La CTR ha motivato il pronunciato rigetto rilevando che “la legittima sottoscrizione dell’atto impugnato non è stata provata dall’ufficio in maniera corretta e con documentazione valida e autenticata”, in particolare non essendo assistita da “prova certa” l’allegata circostanza che l’atto impugnato fosse stato sottoscritto dal funzionario in qualità di reggente dell’ufficio in sostituzione del direttore, e ciò anche in ragione del “timbretto” apposto sull’atto che qualificava il sottoscrittore come responsabile dell’area controllo e non come reggente dell’ufficio.

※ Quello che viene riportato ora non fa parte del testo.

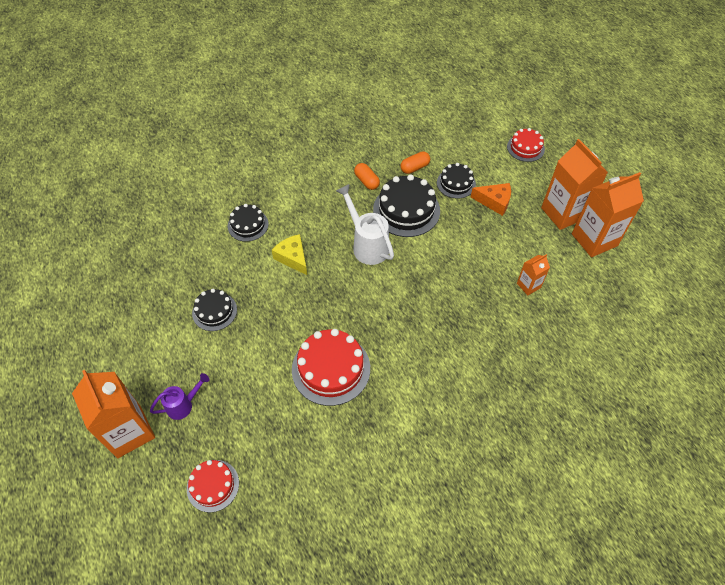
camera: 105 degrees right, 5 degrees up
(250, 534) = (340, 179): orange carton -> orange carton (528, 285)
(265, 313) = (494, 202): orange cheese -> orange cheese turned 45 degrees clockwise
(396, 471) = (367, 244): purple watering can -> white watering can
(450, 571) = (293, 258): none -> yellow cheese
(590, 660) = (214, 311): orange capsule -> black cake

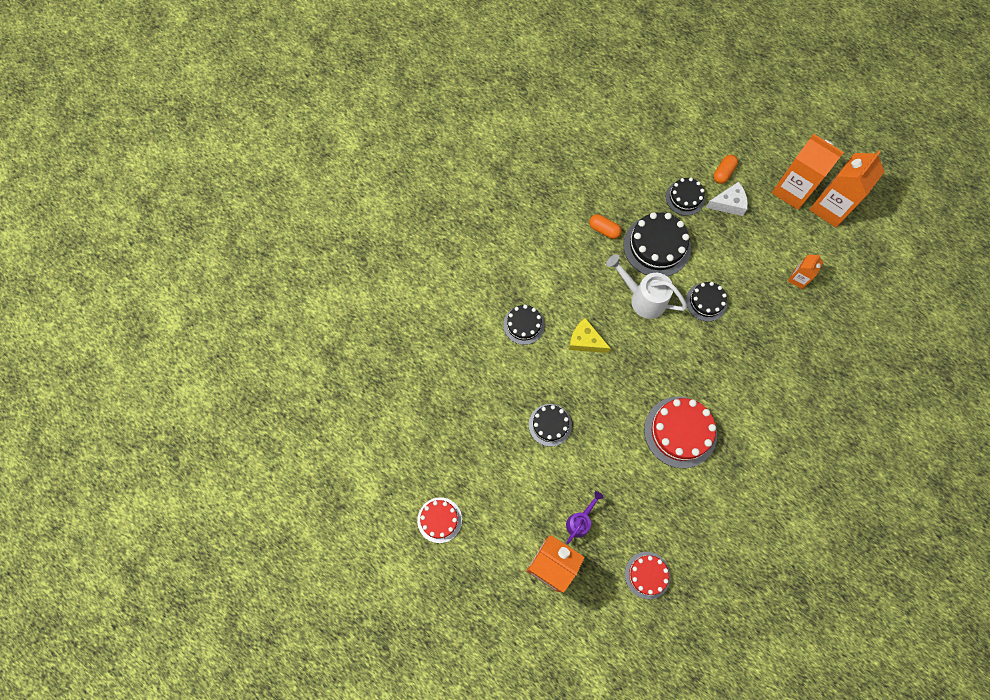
camera: 25 degrees left, 15 degrees up
(414, 168) = (639, 196): orange capsule -> orange capsule (723, 173)
(425, 270) = (706, 302): none -> black cake
(494, 202) = (728, 203): orange cheese -> white cheese
(525, 148) = (727, 130): red cake -> red cake (439, 520)

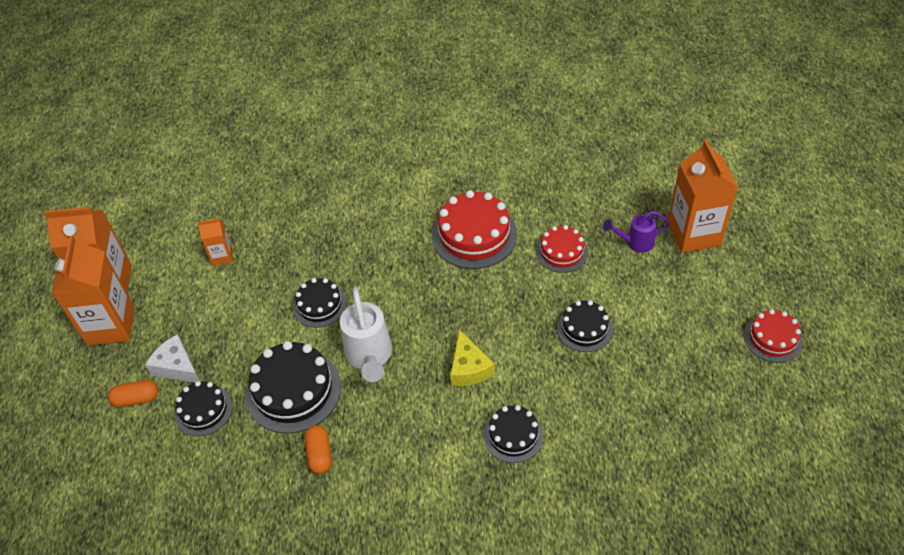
camera: 130 degrees left, 20 degrees down
(647, 575) = (617, 174): red cake -> red cake (561, 252)

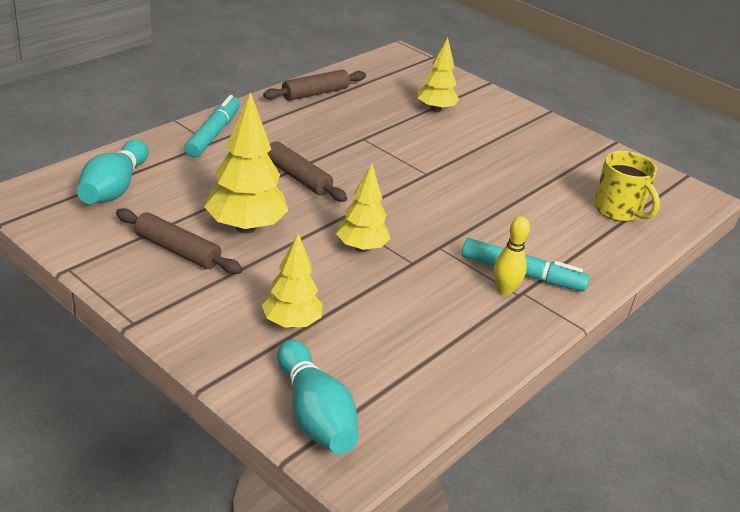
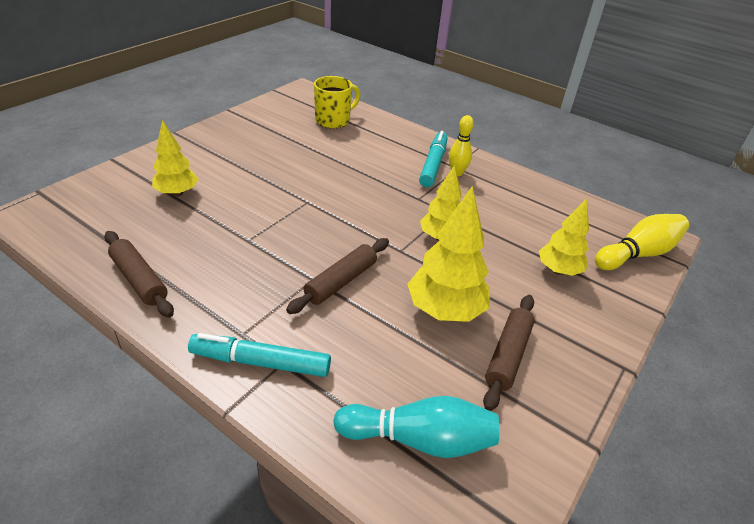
camera: 95 degrees left, 5 degrees up
(314, 414) = (638, 254): turquoise bowling pin -> yellow bowling pin

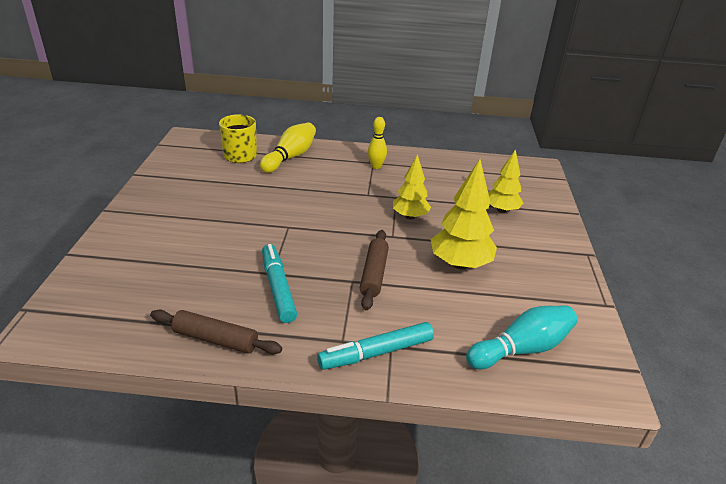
camera: 30 degrees left, 5 degrees down
(177, 193) = (169, 260): yellow tree -> none
(433, 165) = (353, 166): turquoise marker -> turquoise marker (278, 288)
(507, 355) = (522, 275): brown rolling pin -> none
(638, 254) = (535, 182): yellow bowling pin -> yellow bowling pin (290, 157)

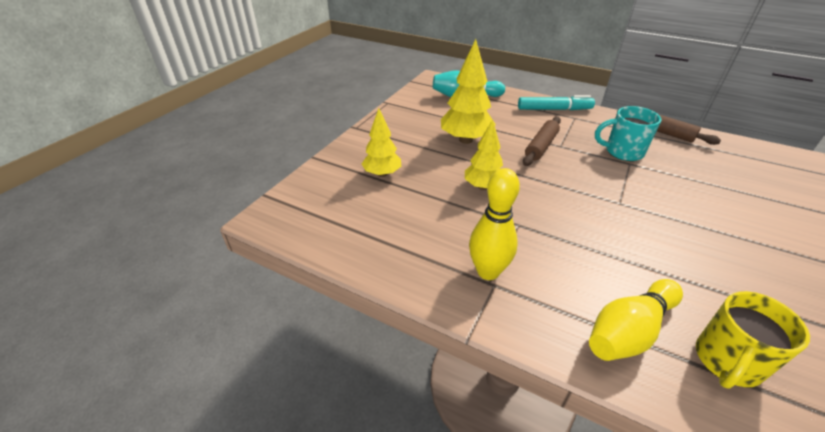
camera: 155 degrees left, 5 degrees up
(278, 288) = (622, 152): turquoise marker -> turquoise mug
(376, 166) = (488, 271): yellow bowling pin -> yellow bowling pin, size x1.52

Avverso detta decisione si grava ora l’ufficio soccombente a mezzo di un unico motivo di ricorso. Ad esso replica la parte con controricorso.

Con nota di deposito del 24.6.2016 l’Agenzia ricorrente ha reso noto di rinunciare al ricorso.

Diritto

CONSIDERATO IN DIRITTO

2. L’atto di rinuncia al ricorso per cassazione depositato dalla ricorrente determina il venir meno del concreto interesse della parte ad ottenere una pronuncia del giudice e, quindi, anche l’interesse al ricorso, che ne condiziona l’ammissibilità.

Il ricorso va, in definitiva, dichiarato inammissibile per sopravvenuta carenza di interesse.

3. Spese compensate in ragione dell’accordo intervenuto tra le parti per la ristrutturazione del debito omologato ai sensi della L. Fall., art. 182-bis.

P.Q.M.

La Corte Suprema di Cassazione dichiara inammissibile il ricorso e compensa integralmente le spese di giudizio.

Così deciso in Roma, nella Camera di consiglio della sezione quinta civile, il 28 giugno 2016.